I don't think there's a significant # of alternatives, so hopefully Flutter syntax highlighting library, as used in a package for making markdown columns, is enough to be helpful.
Problem was some weird combo of lots of regex and an absolutely huge amount of code. It's one of those problems it's hard for me to draw many conclusions from:
- Flutter may be using browser APIs for regex, so there's some sort of JS/WASM barrier copying cost
- The markdown column renderer is doing nothing at all to handle this situation lazily, i.e. if any portion of the column is displayed, syntax highlighting must be done on the complete markdown input
- Each different color text, so pretty much every word, gets its own object in the view hierarchy, tens if not hundreds of thousands this case.
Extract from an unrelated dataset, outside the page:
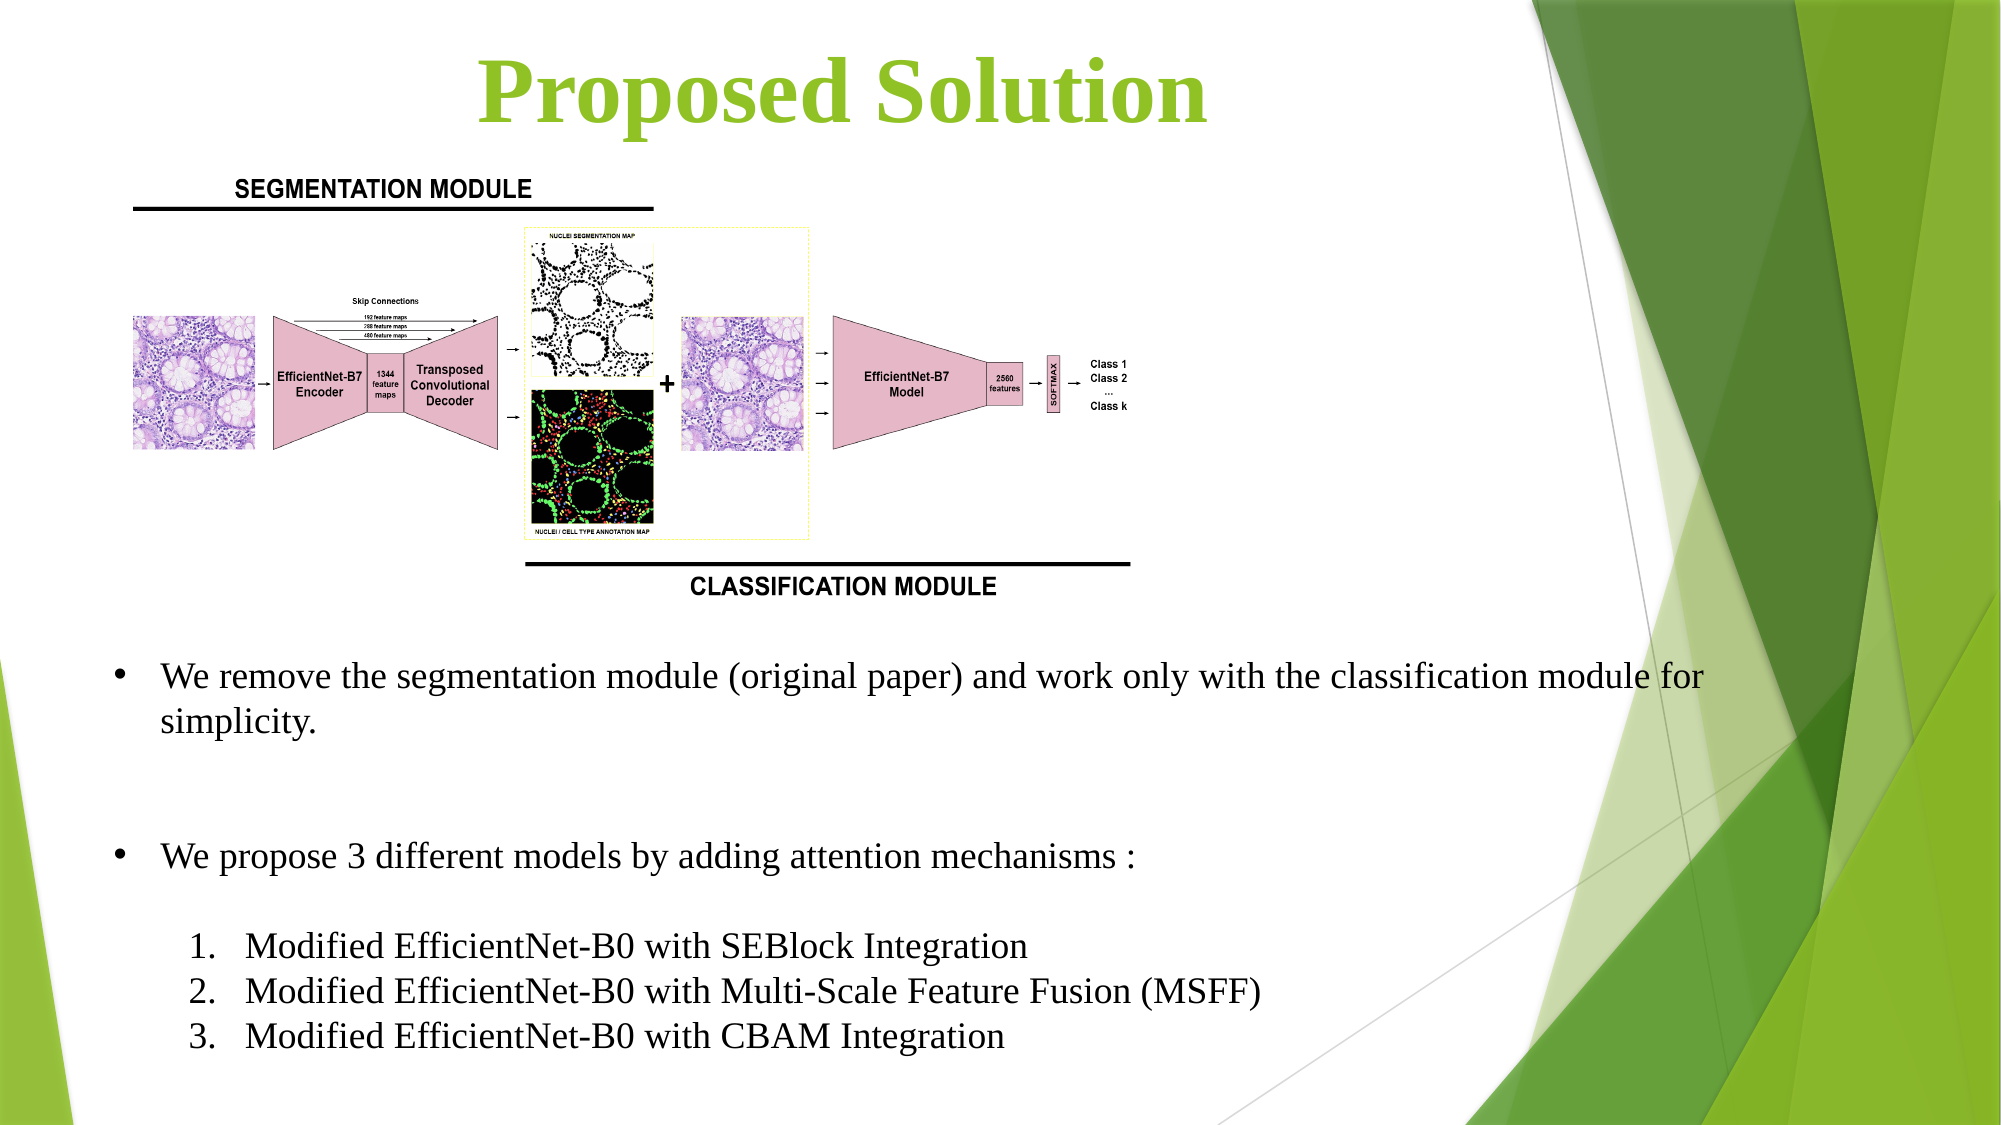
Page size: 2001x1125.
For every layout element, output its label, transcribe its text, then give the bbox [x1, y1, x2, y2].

text_box We remove the segmentation module (original paper) and work only with the classification module for simplicity. We propose 3 different models by adding attention mechanisms : Modified EfficientNet-B0 with SEBlock Integration Modified EfficientNet-B0 with Multi-Scale Feature Fusion (MSFF) Modified EfficientNet-B0 with CBAM Integration [98, 643, 1844, 1125]
text_box Proposed Solution [463, 20, 1392, 149]
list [118, 170, 1136, 601]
Can't remember if this is due to the syntax highlighting library or the markdown package
- Regex is used to parse to code and for all I know one of them has pathological performance like backtracking unintentionally.
so what about realtime graphics with wasm without GC? (compiled from languages not needing a GC like Rust, C/C++, Odin, ...)
Better, but WebGPU and WebGL aren't going to win any performance prizes either, and tooling is pretty much non existent.
Nothing like Pix, Instruments or Renderdoc, SpectorJS is the only thing you get after almost 15 years since WebGL 1.0.
And from the hardware level they support, it about PlayStation 3 kind of graphics, if the browser doesn't block the GPU, nor selects the integrated one instead of dedicated one.
Your are left with shaders as the only way to actually push the hardware.
> Unsatisfying workarounds [...] Use linear memory for bytevectors
It never makes sense to use GC for leaf memory if you're in a language that offers both, since mere refcounting (or a GC'ed object containing a unique pointer) is trivial to implement.
There are a lot of languages where it's expensive to make the mistake this post is making. (I don't know much about WASM in particular; it may still have other errors).
To be fair neither are WebGL and WebGPU, versus the native API counterparts, the best you can get are shadertoy demos, and product visualisation on ecommerce sites.
Due to tooling, sandboxing and not having any control about what GPU gets selected, or why the browser blakckboxes it and switches into software rendering.